• **Recorded information**:
════════

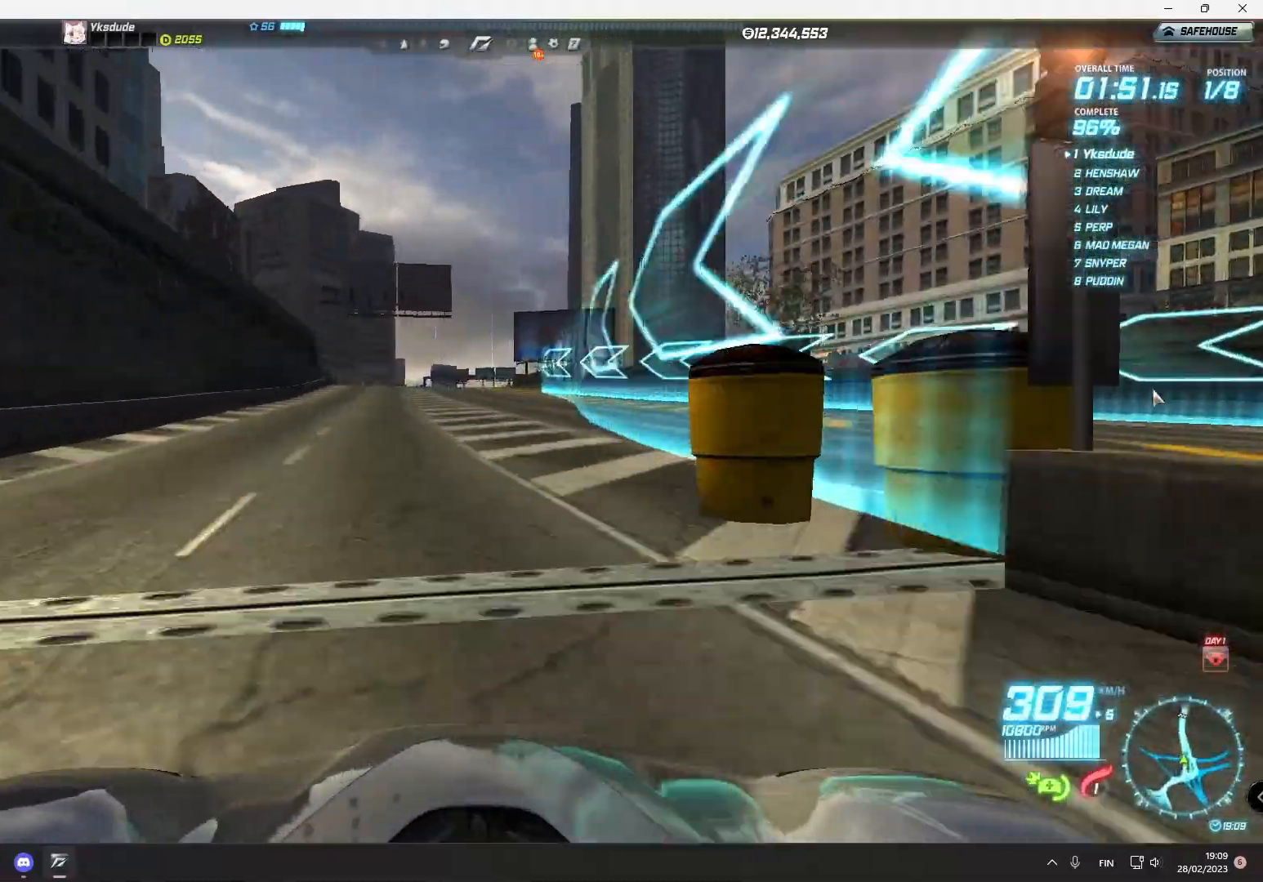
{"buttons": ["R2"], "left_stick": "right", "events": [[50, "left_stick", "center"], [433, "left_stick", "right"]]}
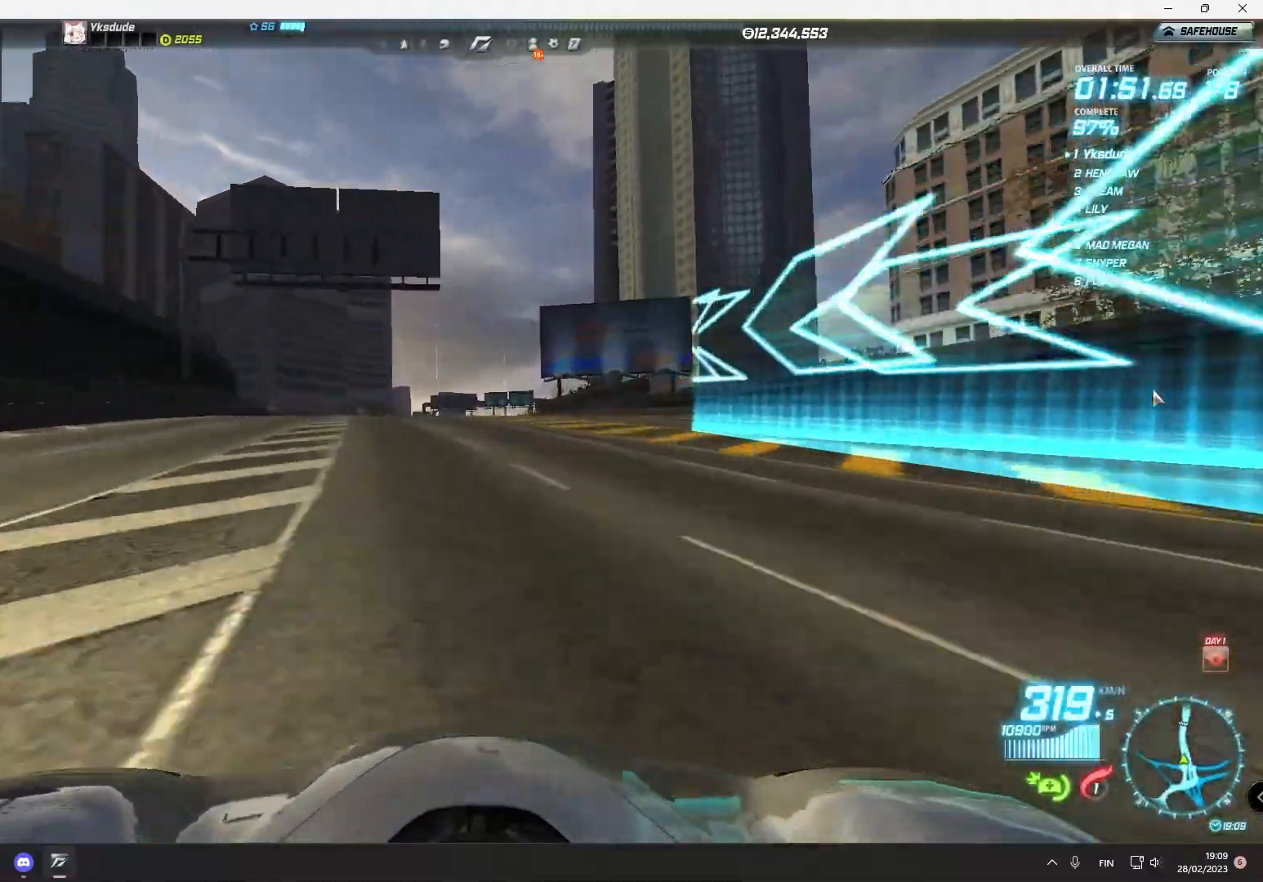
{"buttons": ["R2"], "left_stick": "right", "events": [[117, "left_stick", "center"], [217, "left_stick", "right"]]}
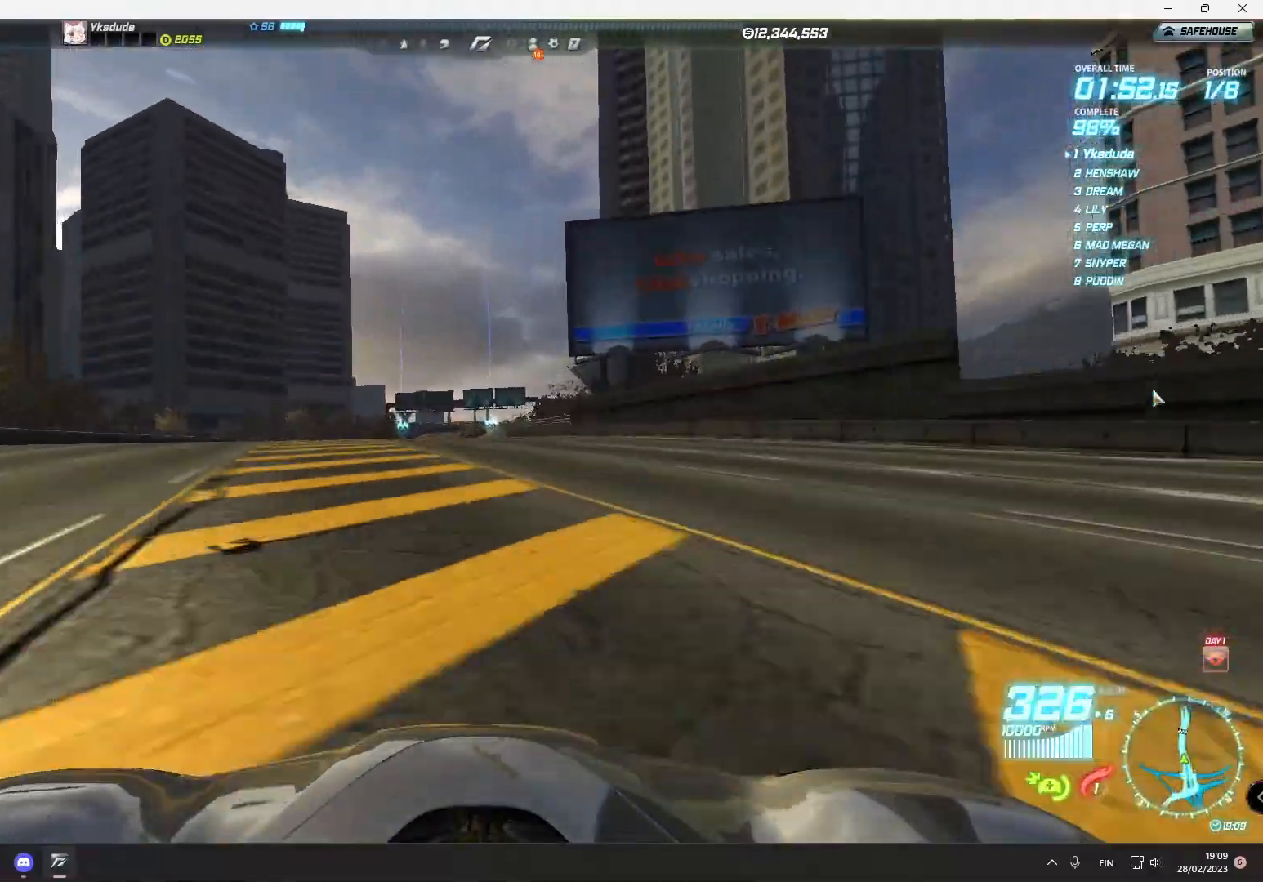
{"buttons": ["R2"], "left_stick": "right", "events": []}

════════

• **What the exercise asks**: The listing above is to be retyped word for word, with the pictures omitted.

• **Exercise output**:
{"buttons": ["R2"], "left_stick": "right", "events": [[50, "left_stick", "center"], [433, "left_stick", "right"]]}
{"buttons": ["R2"], "left_stick": "right", "events": [[117, "left_stick", "center"], [217, "left_stick", "right"]]}
{"buttons": ["R2"], "left_stick": "right", "events": []}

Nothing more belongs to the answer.